Source material:
- Opening Delimiter -

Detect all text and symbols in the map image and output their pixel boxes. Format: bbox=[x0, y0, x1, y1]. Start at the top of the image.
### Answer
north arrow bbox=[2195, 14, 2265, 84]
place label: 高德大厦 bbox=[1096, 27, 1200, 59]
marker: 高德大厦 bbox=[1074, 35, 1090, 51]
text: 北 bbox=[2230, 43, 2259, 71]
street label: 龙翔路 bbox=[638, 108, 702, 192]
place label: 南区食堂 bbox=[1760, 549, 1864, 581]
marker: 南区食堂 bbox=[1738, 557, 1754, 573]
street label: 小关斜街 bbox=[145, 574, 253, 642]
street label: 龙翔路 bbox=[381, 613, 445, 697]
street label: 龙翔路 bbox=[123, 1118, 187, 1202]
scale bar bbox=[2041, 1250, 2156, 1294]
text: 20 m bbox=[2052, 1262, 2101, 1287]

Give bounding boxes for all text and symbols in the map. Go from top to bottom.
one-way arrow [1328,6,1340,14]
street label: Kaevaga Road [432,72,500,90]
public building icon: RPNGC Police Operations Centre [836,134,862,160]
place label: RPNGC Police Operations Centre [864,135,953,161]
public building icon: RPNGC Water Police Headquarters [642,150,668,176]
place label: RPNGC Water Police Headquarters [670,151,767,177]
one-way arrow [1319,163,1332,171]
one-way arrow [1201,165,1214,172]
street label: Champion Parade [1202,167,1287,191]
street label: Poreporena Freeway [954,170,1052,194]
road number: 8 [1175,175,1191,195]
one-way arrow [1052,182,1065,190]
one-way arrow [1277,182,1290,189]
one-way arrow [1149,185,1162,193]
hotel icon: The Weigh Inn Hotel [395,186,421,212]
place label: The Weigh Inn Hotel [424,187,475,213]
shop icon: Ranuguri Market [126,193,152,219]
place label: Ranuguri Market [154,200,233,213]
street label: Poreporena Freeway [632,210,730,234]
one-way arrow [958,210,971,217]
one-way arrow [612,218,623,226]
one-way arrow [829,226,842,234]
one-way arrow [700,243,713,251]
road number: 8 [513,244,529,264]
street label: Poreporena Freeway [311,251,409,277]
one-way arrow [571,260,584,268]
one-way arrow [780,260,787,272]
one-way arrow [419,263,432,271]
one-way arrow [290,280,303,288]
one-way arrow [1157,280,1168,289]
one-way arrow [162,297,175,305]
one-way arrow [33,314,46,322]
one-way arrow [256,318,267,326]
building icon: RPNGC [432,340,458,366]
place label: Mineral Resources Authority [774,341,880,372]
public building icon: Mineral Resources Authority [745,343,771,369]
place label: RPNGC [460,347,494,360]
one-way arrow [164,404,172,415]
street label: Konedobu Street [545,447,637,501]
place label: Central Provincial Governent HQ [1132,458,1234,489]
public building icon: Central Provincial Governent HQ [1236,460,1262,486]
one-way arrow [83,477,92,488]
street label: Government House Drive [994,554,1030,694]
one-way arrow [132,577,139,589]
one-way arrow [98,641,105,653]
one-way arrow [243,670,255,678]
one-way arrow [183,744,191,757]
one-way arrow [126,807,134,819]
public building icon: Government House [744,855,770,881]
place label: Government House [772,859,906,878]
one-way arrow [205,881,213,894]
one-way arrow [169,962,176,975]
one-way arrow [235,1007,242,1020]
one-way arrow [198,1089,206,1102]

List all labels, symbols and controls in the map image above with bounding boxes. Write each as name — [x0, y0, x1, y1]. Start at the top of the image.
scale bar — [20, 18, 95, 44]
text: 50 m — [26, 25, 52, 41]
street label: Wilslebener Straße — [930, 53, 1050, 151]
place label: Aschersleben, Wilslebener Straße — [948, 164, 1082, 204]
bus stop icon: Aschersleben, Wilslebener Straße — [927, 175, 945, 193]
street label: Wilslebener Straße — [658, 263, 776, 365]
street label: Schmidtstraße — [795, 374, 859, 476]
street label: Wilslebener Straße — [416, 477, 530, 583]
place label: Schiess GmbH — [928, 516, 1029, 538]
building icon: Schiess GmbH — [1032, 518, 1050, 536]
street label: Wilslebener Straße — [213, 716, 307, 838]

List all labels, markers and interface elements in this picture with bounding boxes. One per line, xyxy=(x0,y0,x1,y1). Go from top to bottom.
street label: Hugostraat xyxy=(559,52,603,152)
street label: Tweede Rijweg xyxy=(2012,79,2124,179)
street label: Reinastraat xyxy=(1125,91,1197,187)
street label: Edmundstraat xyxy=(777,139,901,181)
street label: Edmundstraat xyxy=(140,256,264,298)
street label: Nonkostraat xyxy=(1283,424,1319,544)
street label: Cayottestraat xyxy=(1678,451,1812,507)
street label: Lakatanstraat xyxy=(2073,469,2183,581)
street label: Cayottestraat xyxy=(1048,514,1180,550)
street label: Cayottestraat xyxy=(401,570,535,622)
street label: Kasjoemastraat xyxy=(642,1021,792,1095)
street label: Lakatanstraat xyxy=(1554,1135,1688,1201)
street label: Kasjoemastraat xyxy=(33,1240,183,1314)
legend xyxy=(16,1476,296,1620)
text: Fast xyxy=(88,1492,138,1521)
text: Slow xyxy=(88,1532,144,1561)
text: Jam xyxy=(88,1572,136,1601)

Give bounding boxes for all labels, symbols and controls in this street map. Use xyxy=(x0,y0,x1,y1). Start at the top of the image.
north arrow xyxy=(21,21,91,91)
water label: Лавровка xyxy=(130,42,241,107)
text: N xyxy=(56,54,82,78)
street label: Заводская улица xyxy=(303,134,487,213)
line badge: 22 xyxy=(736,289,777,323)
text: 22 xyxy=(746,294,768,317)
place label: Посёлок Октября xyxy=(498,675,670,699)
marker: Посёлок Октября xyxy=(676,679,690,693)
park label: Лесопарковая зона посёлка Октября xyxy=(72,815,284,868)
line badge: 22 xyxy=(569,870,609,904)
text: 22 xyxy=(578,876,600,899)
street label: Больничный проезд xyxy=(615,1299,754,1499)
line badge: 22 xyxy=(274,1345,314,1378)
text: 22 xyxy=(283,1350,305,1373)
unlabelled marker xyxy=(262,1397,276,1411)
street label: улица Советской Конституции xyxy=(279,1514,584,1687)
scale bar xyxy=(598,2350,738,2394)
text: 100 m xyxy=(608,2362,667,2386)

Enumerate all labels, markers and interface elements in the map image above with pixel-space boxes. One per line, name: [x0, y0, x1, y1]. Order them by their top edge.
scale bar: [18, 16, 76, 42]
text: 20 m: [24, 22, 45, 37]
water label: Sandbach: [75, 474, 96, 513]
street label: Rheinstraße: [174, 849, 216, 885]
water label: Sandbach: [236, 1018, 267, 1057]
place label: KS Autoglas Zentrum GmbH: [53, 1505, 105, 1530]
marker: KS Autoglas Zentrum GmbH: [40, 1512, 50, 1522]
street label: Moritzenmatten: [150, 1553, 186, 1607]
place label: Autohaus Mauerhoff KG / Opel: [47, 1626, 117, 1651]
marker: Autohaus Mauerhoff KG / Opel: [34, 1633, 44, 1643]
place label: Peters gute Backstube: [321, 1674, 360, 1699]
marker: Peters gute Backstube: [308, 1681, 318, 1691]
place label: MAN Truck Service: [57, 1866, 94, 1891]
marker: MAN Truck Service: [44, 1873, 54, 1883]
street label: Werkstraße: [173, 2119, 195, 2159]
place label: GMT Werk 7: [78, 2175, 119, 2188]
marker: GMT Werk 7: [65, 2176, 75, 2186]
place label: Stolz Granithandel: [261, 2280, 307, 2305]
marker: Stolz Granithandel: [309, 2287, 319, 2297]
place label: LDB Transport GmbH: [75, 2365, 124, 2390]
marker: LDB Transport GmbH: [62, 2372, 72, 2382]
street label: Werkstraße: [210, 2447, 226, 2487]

- Closing Delimiter -

Problem requirements: Find and copy each line in the material above where the string "Посёлок" occurs.

Answer area:
place label: Посёлок Октября xyxy=(498,675,670,699)
marker: Посёлок Октября xyxy=(676,679,690,693)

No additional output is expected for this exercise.